* _Page_:
--------------------------------------------------

State of Working New York 2013: Workers Are Paying a High Price for Persistent Unemployment

August 28, 2013. New York workers are paying a high price for persistent unemployment four years into the weakest recovery since the Great Depression, according to the Fiscal Policy Institute’s (FPI) 2013 edition of The State of Working New York. The report notes that in addition to lost job opportunities and health benefits, New York workers are suffering from prolonged periods of joblessness, and high rates of underemployment (or “hidden unemployment”), reflecting more discouraged workers who have given up looking for work. Moreover, out-of-work New Yorkers are at risk of various forms of adversity associated with long-term unemployment: poor health, depression, divorce, suicide, and much lower lifetime earnings.

“We’ve just come through a record 48 consecutive months when unemployment stayed above eight percent,” stated James Parrott, FPI’s Deputy Director and Chief Economist and the reports principal author. “Yes, New York State is in recovery,” Parrott continued, “but we’re still not able to walk across the room without crutches, not to mention, start training for a marathon.”

The FPI report found that the average period of joblessness among 718,000 unemployed New Yorkers is 37 weeks, a month longer than the national average.

--------------------------------------------------

* _Material_:

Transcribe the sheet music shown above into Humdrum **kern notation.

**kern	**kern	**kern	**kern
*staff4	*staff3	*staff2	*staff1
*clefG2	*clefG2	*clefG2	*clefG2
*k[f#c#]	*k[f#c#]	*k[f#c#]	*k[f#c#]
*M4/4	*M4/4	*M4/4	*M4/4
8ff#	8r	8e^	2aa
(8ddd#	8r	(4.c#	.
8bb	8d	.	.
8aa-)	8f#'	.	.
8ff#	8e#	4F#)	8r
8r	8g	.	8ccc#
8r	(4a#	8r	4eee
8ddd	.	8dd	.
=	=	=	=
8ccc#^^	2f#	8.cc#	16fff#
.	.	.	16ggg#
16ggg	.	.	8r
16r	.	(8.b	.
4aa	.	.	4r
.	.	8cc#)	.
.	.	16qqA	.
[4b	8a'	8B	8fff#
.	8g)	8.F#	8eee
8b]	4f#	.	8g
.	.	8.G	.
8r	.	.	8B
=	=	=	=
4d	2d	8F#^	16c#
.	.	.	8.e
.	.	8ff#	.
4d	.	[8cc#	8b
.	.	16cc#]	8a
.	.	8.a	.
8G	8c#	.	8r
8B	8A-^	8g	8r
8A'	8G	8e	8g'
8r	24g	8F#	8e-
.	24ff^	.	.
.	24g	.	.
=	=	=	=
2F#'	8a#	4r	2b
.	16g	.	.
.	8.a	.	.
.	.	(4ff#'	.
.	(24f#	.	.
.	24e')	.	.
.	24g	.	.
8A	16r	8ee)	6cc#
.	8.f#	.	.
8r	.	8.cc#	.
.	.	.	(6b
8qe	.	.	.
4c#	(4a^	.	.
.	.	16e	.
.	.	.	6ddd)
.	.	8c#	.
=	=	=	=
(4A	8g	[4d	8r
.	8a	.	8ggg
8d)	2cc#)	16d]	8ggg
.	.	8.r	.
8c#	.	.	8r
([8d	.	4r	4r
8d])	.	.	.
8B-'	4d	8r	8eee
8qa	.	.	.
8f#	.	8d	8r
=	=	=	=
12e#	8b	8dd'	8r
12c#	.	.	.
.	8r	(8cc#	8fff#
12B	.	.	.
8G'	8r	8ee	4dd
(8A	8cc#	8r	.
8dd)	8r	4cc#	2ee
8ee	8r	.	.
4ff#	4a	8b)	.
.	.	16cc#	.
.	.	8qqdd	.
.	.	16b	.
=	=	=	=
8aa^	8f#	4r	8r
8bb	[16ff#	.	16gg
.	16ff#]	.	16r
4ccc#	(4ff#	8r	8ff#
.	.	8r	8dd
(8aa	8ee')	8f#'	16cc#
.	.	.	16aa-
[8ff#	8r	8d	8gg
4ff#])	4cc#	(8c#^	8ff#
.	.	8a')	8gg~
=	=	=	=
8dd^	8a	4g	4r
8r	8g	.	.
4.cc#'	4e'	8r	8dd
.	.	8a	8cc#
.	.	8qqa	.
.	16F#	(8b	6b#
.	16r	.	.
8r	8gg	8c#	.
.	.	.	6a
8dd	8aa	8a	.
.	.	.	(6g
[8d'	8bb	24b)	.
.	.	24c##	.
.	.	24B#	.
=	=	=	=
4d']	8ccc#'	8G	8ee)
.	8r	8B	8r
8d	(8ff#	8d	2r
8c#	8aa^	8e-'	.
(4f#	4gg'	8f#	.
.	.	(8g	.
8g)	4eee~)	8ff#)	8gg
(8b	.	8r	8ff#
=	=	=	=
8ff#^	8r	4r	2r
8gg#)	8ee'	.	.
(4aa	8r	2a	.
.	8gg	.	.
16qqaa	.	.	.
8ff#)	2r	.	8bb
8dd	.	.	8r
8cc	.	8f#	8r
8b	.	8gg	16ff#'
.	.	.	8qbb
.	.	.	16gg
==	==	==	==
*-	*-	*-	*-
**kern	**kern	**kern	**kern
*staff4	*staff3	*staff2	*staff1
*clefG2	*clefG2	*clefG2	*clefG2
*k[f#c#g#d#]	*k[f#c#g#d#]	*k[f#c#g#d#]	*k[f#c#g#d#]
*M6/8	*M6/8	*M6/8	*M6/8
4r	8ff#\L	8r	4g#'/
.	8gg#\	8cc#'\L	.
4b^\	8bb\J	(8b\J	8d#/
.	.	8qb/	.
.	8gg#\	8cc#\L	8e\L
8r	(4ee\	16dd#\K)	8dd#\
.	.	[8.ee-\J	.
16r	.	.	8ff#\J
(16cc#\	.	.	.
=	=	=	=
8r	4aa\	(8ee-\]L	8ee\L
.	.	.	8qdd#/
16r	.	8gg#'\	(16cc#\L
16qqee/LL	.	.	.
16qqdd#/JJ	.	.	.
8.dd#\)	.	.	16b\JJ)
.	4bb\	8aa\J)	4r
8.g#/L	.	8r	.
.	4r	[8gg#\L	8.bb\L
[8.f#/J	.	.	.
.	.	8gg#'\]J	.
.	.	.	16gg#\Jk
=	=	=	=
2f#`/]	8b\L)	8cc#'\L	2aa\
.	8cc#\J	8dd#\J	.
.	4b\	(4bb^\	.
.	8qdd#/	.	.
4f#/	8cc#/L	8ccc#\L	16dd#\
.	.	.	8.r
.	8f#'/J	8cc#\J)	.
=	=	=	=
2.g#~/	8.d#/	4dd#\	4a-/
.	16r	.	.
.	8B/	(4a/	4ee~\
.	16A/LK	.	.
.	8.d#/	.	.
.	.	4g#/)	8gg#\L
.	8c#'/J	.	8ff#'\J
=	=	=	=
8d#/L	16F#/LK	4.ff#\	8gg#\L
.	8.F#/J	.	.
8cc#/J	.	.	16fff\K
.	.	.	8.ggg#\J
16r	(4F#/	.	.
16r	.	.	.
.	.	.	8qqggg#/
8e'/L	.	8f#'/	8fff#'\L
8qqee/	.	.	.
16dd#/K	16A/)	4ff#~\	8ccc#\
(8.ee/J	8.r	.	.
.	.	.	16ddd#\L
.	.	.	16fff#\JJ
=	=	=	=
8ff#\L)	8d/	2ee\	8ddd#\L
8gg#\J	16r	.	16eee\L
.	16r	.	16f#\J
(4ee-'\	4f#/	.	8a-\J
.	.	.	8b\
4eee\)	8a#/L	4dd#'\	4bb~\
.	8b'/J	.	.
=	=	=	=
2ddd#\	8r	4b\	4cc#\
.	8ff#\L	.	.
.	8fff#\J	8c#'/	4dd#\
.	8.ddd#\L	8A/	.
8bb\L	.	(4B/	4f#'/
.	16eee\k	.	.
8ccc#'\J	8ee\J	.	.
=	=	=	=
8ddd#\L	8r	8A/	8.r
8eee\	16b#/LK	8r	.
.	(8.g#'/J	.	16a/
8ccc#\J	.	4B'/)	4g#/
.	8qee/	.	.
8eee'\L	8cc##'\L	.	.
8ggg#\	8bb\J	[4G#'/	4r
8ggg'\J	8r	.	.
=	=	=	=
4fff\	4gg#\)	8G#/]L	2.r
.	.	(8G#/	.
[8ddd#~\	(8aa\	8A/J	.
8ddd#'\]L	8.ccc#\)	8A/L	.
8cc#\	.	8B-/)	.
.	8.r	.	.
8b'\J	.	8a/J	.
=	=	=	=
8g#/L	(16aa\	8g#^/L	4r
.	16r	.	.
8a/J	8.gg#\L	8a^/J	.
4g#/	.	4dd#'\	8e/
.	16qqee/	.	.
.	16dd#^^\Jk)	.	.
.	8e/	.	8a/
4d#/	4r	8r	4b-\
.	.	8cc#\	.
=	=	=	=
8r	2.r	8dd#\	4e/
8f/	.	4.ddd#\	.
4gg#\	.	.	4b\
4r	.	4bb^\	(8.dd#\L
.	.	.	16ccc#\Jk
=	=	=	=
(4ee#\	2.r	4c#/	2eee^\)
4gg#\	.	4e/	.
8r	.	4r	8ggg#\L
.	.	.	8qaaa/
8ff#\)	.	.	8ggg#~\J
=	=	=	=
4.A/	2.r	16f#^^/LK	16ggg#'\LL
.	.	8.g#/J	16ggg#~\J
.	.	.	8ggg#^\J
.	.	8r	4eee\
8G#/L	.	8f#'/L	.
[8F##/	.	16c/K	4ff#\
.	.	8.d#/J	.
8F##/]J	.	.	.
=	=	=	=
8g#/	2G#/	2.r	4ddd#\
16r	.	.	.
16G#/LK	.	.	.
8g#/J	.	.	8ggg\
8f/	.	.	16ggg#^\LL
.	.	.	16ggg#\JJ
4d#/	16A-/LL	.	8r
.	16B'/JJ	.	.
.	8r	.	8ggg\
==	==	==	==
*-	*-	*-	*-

--------------------------------------------------

* _What you need to do_:
In the piece on New York unemployment, translate this sentence into Spanish: "The FPI report found that the average period of joblessness among 718,000 unemployed New Yorkers is 37 weeks, a month longer than the national average."

* _Answer below_:
El informe del FPI determinó que el período promedio sin empleo entre 718.000 neoyorquinos desempleados es de 37 semanas, un mes más que el promedio nacional.